Wednesday, 12 March 2014

Zodiac Mindwarp & The Love Reaction - Hoodlum Thunder


Thinking of Alice Cooper always puts me in mind of Zodiac and his cohorts. The first time I saw Alice live (The Nightmare Returns, Wembley Arena ’86?), Zod was supposed to be supporting. Brother and I built them up to our two fellow gig-goers as something stupendous, and one of these lads was horrified when Dr And The Medics took to the stage, the good Doctor explaining that ‘Mark’ (aka Zodiac, like Alice is ‘Vince’) had fallen off stage the night before so they were standing in. Weirdly, over 20 years later, the last time I saw Alice live (a couple of Hallowe’ens ago at the Roundhouse), Zodiac did turn up.

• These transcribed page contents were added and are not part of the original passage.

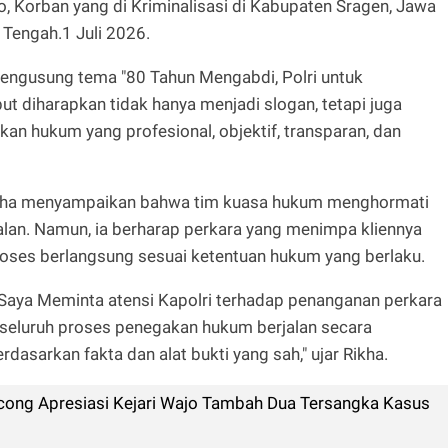
, Korban yang di Kriminalisasi di Kabupaten Sragen, Jawa
Tengah.1 Juli 2026.
mengusung tema "80 Tahun Mengabdi, Polri untuk
ut diharapkan tidak hanya menjadi slogan, tetapi juga
an hukum yang profesional, objektif, transparan, dan
ikha menyampaikan bahwa tim kuasa hukum menghormati
lan. Namun, ia berharap perkara yang menimpa kliennya
oses berlangsung sesuai ketentuan hukum yang berlaku.
, Saya Meminta atensi Kapolri terhadap penanganan perkara
 seluruh proses penegakan hukum berjalan secara
erdasarkan fakta dan alat bukti yang sah," ujar Rikha.
ng Apresiasi Kejari Wajo Tambah Dua Tersangka Kasus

As I said at the time ‘four men walk to the front of the stage, hands on hearts as Matt Monro warbling Born Free blares from the sound system. Two are young, thin, long-haired; the other two are fat and old. I hadn't seen Zodiac Mindwarp & The Love Reaction since the Marquee was in Charing Cross Road but here they were, back with a vengeance and half of them larger than ever (shurley life?). The two new boys drummer The Cat aka The Sexiest Man In The World and bassist Head Boy (?) were good but it was grizzled veterans the silly Zod himself and geetarist Cobalt Stargazer (soon to revealed as Co-bald Stargazer ) who inevitably stole the show. They kicked off with Live Dangerously But Not Pretty, but the next two numbers (High Priest Of Love and Backseat Education) really let the good times roll. Top stuff - funny, moving, ridiculous. They did the one that got 'em in the charts, on TOTP, and into my heart : Prime Mover.’

Zodiac and Alice co-wrote Feed My Frankenstein (which both outfits recorded in their own way) too.

Which leads us to the fact that, after rejuvenating my adrenalin levels with Alice’s Constrictor, I pulled Zodiac’s second album from the shelves, and put it onto the cranked up sound system. Wow! I thought it didn’t quite recapture the power, speed and grandeur of their debut (Tattooed Beat Messiah) it’s been so long since I listened to this stuff, that I was delighted to be completely blown away.

Elvis Died For You – “Whether you’re black or white, young or old, country redneck or freak….Elvis Presley will still be the King Of Rock ’N’ Roll’ says the opening, presumably sampled from some interview from ’77, and we’re off with the Love Reaction storming through a perverse tribute to Elvis. Mention of Roberto Duran, F1-11 fighters and lines like ‘Poetry howls like Ginsberg’ never fail to excite.

Tomorrow Belongs To The Love Reaction – it should have done. Anthemic celebration, with menacing spoken word section. 2 out of 2.

Feed My Frankenstein – there you go!

Trash Madonna – must we fling this filth at our pop kids? Disgraceful pornography with a good beat – ‘Bend over, Windsor’ growled Zod at the Old Trout Psychedelic Dancehall. Them were the days.

Airline Highway – it’s not all sleaze and cartoon pulp imagery, as the band lay into corrupt TV evangelists.

Chainsaw – the kind of woman only Zodiac could create.

President Of The United States Of Love – fantastic! If this doesn’t have you punching the air (and thinking of Bill Clinton), you’re dead.

Dr Jekyll And Me – a walk on the dark side (but still tongue in cheek)

Hoodlum Thunder – apart from Prime Mover, possibly the greatest song ever from these buzzards, and this is serious, I think. A seething rage against the atomic bomb and those who would use it. If Oppenheimer did say ‘Thank God it wasn’t a dud’ when The Bomb hit Hiroshima, which God was he thanking?

Meanstreak – the gloriously slow comedown – Zod’s own Sympathy For The Devil.